The prior album 'Saatana' gave us listeners one older demo track re-recorded, 'Okkult' with two to boast, and 'Venomous' with four to shout we don't want to lose our older fans with the gradually moving-on song writing.
Barathrum is the black metal band with the slower and medium pacing. They are just as simple in song writing form, often repetitious to build a growing mood. Though some of the tracks here are varied either with obvious older influences such as 'Black Death' using speed/thrash influences with rapid, every-other-click drumming and vocals using characteristic '80's style riffs. Or 'Black Flames and Blood' has some abstract sound effects sampled overtop; it uses a faster oriented section with tremolo riffs with the drums using rapid double bass and more of a thrash-paced speed, and it even has more of a chaotic solo running up the neck of the guitar. 'Witchmaster' has a slowly moving solo that elevates to a few more intricate notes; the sound is more smooth than dirty sounding, though fitting for the song. 'Sinister Autumn' includes a section with dual guitar lines playing slightly different riffs, one alternates as the other maintains the same momentum.
The title track 'Venomous' is Barathrum back to their experimentation days. The song itself is a series of oddities: vocals talking, whispering and essentially using incantations to summon something possibly monolithic, and then there are multiple guitar tracks using the pick to penetrate the strings in every which way but normal. 'Hills of the Nurn' sounds like Barathrum of old with that raunchy distorted bass. Along with 'Soaring Up From Hell' uses drenched vocal effects—delay, distortion, reverb: the works—that resemble the band in their earlier period.
Since the band is often repetitious in their song writing, it can get annoying here when they repeat a vocal line that was potentially irritating to begin with. Namely the songs 'Lusifer,' 'Would You Sleep With a Demon,' and 'Black Death.' These go on to say the title track name to different degrees throughout its span, though after playing the song in its entirety it would feel redundant and forced to go back for another go, as I can imagine the band's original intention was the opposite of that notion.

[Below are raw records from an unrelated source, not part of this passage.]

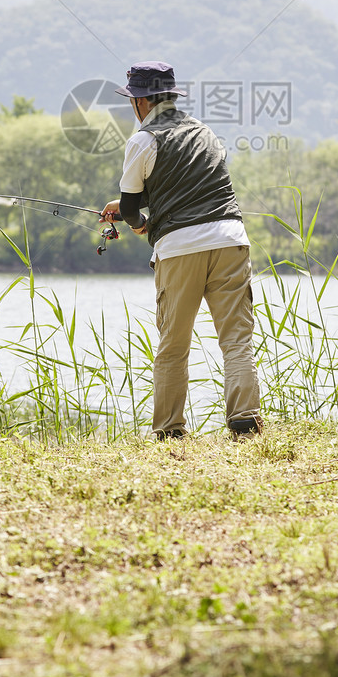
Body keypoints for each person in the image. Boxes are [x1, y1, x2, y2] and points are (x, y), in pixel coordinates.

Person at [100, 61, 263, 440]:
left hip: (180, 249)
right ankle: (243, 419)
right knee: (236, 338)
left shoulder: (143, 139)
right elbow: (186, 187)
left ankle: (170, 429)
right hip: (230, 239)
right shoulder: (204, 132)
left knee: (173, 343)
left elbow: (129, 208)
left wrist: (138, 225)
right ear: (171, 95)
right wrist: (136, 210)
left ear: (140, 102)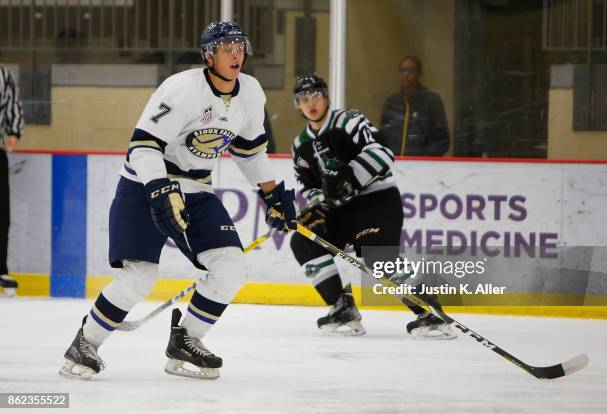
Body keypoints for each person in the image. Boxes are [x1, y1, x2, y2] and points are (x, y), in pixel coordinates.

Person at [59, 21, 296, 380]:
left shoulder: (251, 92)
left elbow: (249, 152)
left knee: (231, 266)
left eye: (240, 47)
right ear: (208, 55)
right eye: (226, 47)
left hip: (197, 188)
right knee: (139, 276)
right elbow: (143, 146)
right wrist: (158, 189)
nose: (235, 54)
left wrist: (271, 194)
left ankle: (186, 339)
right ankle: (86, 342)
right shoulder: (182, 88)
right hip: (143, 184)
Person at [289, 73, 455, 339]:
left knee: (377, 256)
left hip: (376, 202)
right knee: (303, 240)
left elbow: (382, 152)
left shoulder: (349, 120)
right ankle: (342, 308)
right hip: (342, 212)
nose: (311, 103)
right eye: (304, 99)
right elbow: (310, 187)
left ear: (326, 96)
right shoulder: (300, 146)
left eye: (316, 96)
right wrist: (316, 207)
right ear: (297, 104)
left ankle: (427, 310)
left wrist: (349, 177)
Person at [379, 56, 450, 156]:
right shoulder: (392, 102)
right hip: (395, 164)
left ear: (419, 73)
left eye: (411, 70)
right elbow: (382, 136)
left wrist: (424, 160)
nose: (406, 74)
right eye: (403, 70)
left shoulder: (431, 101)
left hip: (422, 167)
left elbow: (442, 140)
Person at [0, 66, 24, 297]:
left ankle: (1, 268)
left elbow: (12, 105)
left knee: (2, 214)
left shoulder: (3, 75)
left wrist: (13, 132)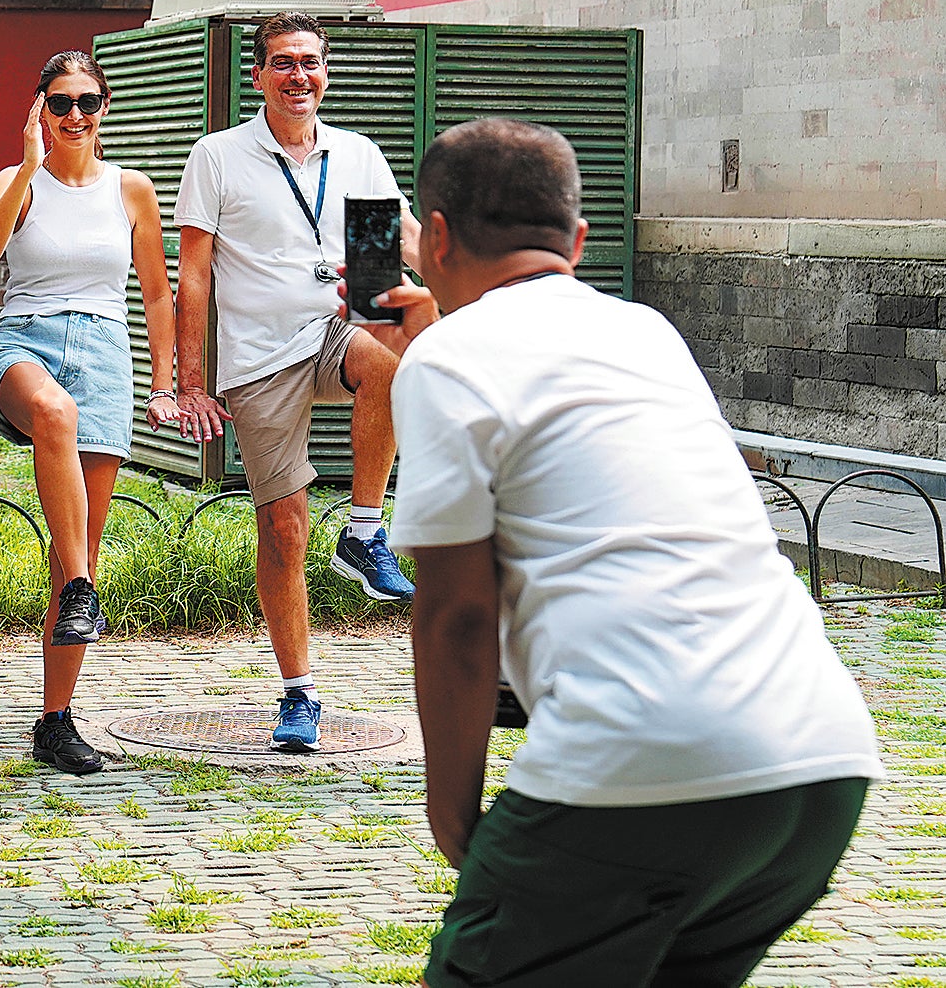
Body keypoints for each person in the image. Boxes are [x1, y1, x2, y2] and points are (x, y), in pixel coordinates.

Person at [376, 118, 879, 988]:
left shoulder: (448, 358)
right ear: (576, 241)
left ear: (439, 238)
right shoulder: (649, 333)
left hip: (643, 759)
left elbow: (456, 612)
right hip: (818, 763)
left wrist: (453, 813)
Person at [172, 11, 419, 753]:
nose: (297, 76)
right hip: (258, 358)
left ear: (326, 73)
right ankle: (299, 693)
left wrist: (454, 266)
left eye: (309, 62)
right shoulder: (217, 156)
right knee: (283, 531)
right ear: (259, 76)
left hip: (333, 330)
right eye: (282, 62)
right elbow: (191, 275)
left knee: (387, 365)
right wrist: (191, 382)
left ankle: (367, 531)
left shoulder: (357, 153)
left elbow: (385, 256)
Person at [0, 51, 175, 777]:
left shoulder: (132, 190)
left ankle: (55, 722)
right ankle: (88, 587)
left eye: (88, 103)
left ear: (105, 108)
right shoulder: (15, 179)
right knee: (51, 414)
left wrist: (164, 383)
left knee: (71, 550)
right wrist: (27, 165)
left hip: (106, 355)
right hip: (24, 342)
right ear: (40, 109)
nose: (75, 117)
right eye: (61, 104)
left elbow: (156, 293)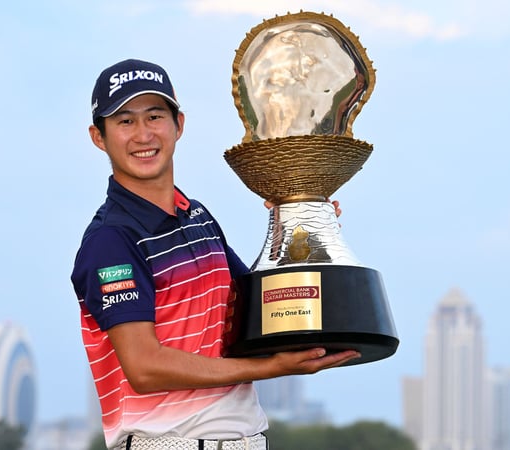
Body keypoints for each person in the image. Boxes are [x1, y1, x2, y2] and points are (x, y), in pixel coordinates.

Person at [70, 58, 361, 450]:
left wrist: (300, 227)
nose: (143, 134)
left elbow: (258, 308)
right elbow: (145, 367)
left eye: (155, 116)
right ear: (98, 137)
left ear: (179, 125)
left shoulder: (197, 217)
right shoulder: (111, 240)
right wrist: (269, 368)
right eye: (124, 121)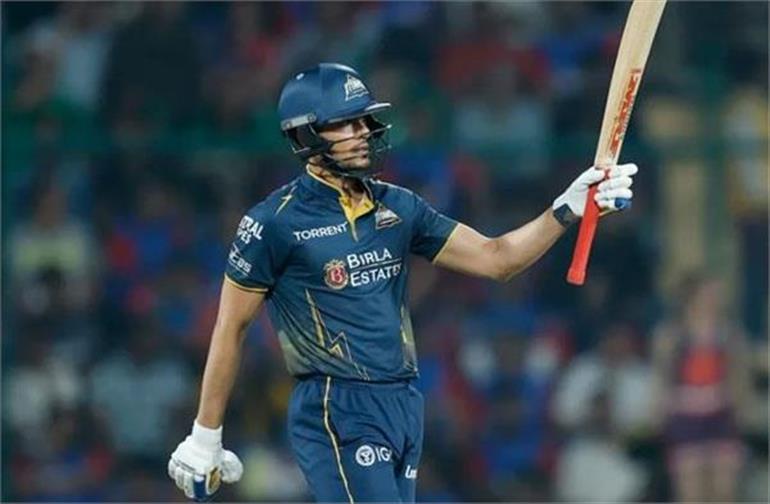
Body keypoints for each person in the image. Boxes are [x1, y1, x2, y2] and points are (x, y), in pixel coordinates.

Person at [167, 62, 637, 502]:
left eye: (364, 120)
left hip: (403, 403)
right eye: (346, 124)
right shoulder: (273, 223)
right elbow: (230, 326)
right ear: (306, 134)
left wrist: (567, 208)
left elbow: (498, 260)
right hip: (335, 404)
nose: (363, 133)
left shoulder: (399, 207)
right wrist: (206, 435)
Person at [651, 273, 752, 502]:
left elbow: (738, 374)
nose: (713, 299)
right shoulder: (671, 335)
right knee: (691, 493)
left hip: (720, 414)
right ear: (692, 298)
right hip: (686, 417)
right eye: (708, 294)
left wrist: (742, 407)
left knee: (724, 492)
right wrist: (659, 412)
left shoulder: (728, 334)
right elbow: (662, 376)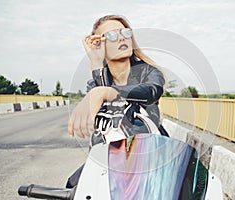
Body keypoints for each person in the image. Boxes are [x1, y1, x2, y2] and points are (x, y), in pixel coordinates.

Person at [66, 14, 168, 188]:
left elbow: (152, 91)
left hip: (150, 153)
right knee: (73, 185)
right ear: (100, 44)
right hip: (110, 158)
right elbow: (106, 113)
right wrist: (96, 63)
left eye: (125, 32)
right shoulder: (95, 84)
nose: (121, 37)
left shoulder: (148, 72)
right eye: (112, 35)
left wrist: (108, 92)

This album is effective to certain levels. Though it's funny that I find their most consistent songs here 'Witchmaster,' 'Sinister Autumn,' 'Hills of the Nurn,' 'Black Flames and Blood,' and 'Soaring Up From Hell.' Four of which are re-recorded tracks from their earlier, more shadowy days. I think I could have listened to this album without having to double check on that and still find them the more workable of the bunch. The title track 'Venomous' is good for a stab at some experimentation and 'Gloomy Fallen Angel' works on a basic song writing level, being not offensive nor inoffensive. Barathrum didn't come completely out of it with the other songs, it is just that the band is more generally appealing to extreme metal listeners, which causes them not to settle completely on either side of the fence. Being home to a dwelling that is haunted as it is contradictorily inviting. This goes along not only with their song writing but the production too. The drums, for instance, are triggered and artificial sounding, to the point where they might as well have played with an electronic kit. This album has a mixed mood as well, ranging from darker parts that brood with their slower parts to more upbeat sections that are entitled to some head bangs. Though it luckily doesn't try to employ those catchy guitar riffs that were distastefully sprinkled about on the last two recordings. Overall, this is something of a mostly good "sampler" with not enough portions to make a completely satisfying full course out of.